Сон уже подступал к её отяжелевшим векам, когда снаружи раздался окрик: «Боевая тревога!» — и ожил, зашумел тихий лес. Замелькали трехцветные фонарики, загудели десятки моторов. Ломая сучья, громоздкие боевые машины выкатывались на дорогу и тут же исчезали в майской росистой темноте.

2. НА МЁРТВЫХ ЯКОРЯХ

Майская ночь коротка. Арсеньев беспокойно поглядывал на светящийся циферблат часов. До рассвета полк должен был так устроиться на огневых позициях, чтобы противник не заметил никаких изменений в степи. За последние полтора года капитану 2 ранга приходилось вести бои в самых различных условиях: в степи и на водных рубежах, в ущельях и на перевалах. Во всех случаях он решал задачу с помощью манёвра. Даже в Шапсугской, в узком пространстве между гор, можно было выдвигать вперёд и оттягивать назад боевые установки по мере надобности. Арсеньев мастерски использовал эту возможность. Потери в личном составе всегда были относительно невелики. Сейчас предстояло нечто новое. Много дней, а возможно и месяцев придётся провести в совершенно открытой степи, которая отлично просматривается с высот, занятых противником. Пока фронт не будет прорван, нечего и думать о маневрировании. Здесь нужно зарыться в землю, стать на мёртвые якоря и не трогаться с места, несмотря ни на какой огонь.

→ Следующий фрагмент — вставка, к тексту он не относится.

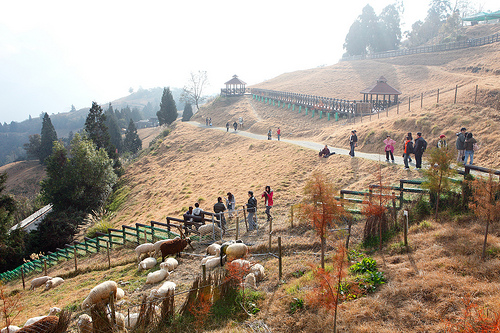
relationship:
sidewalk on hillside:
[175, 115, 498, 180] [0, 25, 498, 327]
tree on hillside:
[181, 99, 198, 123] [0, 25, 498, 327]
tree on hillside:
[153, 85, 178, 127] [0, 25, 498, 327]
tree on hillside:
[121, 117, 142, 155] [0, 25, 498, 327]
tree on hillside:
[37, 107, 58, 167] [0, 25, 498, 327]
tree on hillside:
[344, 0, 376, 65] [0, 25, 498, 327]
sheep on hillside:
[127, 238, 158, 269] [0, 25, 498, 327]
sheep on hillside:
[159, 236, 193, 262] [0, 25, 498, 327]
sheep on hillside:
[154, 249, 177, 272] [0, 25, 498, 327]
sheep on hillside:
[33, 273, 60, 288] [0, 25, 498, 327]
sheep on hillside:
[137, 265, 167, 286] [0, 25, 498, 327]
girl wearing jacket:
[260, 183, 275, 224] [259, 189, 276, 207]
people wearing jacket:
[382, 134, 398, 162] [382, 136, 398, 152]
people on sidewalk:
[382, 134, 398, 162] [175, 115, 498, 180]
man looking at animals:
[241, 189, 257, 231] [2, 215, 270, 329]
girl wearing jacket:
[260, 183, 275, 224] [262, 185, 275, 207]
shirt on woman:
[261, 190, 275, 207] [257, 182, 275, 225]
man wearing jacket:
[241, 189, 257, 231] [245, 196, 259, 216]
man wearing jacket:
[241, 189, 257, 231] [242, 199, 256, 212]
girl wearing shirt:
[260, 183, 275, 224] [379, 139, 399, 155]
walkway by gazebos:
[249, 82, 354, 122] [325, 47, 407, 117]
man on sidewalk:
[241, 189, 257, 231] [175, 115, 498, 180]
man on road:
[241, 189, 257, 231] [218, 96, 458, 175]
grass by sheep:
[335, 237, 447, 327] [83, 249, 234, 303]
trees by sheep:
[275, 250, 368, 330] [137, 250, 277, 320]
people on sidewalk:
[361, 145, 459, 179] [275, 130, 404, 177]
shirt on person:
[249, 189, 291, 223] [240, 180, 300, 242]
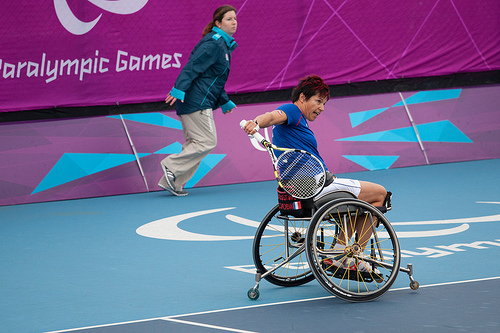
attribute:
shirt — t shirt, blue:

Матросы рыли укрытия. Для каждой боевой машины копали глубокие аппарели. Рядом — щели для расчётов, ниши для боезапаса, небольшие окопчики, в которых будут находиться командиры дивизионов.

Лопаты безостановочно поднимались и опускались, выкидывая жирную землю, переплетённую крепкими корнями степной травы, уже успевшей пожелтеть и поблекнуть за первые недели мая. Кроме этой травы, не было никаких других средств маскировки. Куски дёрна, влажные от росы, складывали рядом, чтобы прикрыть ими оголённую почву.

Арсеньев подошёл к одному из орудийных расчётов. Аппарель здесь уже была готова. Боевая машина осторожно вкатилась в неё по пологому спуску, погрузившись вместе с кабиной. Над землёй виднелись только спарки, на которых лежали светлые снаряды. Их прикрыли маскировочными сетями и забросали травой.

— Глубже ройте щели для личного состава! — тихо сказал Арсеньев командиру батареи Баканову.

— Есть рыть щели поглубже, — шёпотом ответил Баканов.

Младший лейтенант Шацкий, который недавно возвратился из госпиталя, работал вместе с матросами. Сноровка кочегара пригодилась. Шацкий переходил от расчёта к расчёту. Он не говорил почти ничего. Молча отбирал лопату у того, кому было трудно, и показывал, как надо выбрасывать землю, чтобы тратить поменьше сил.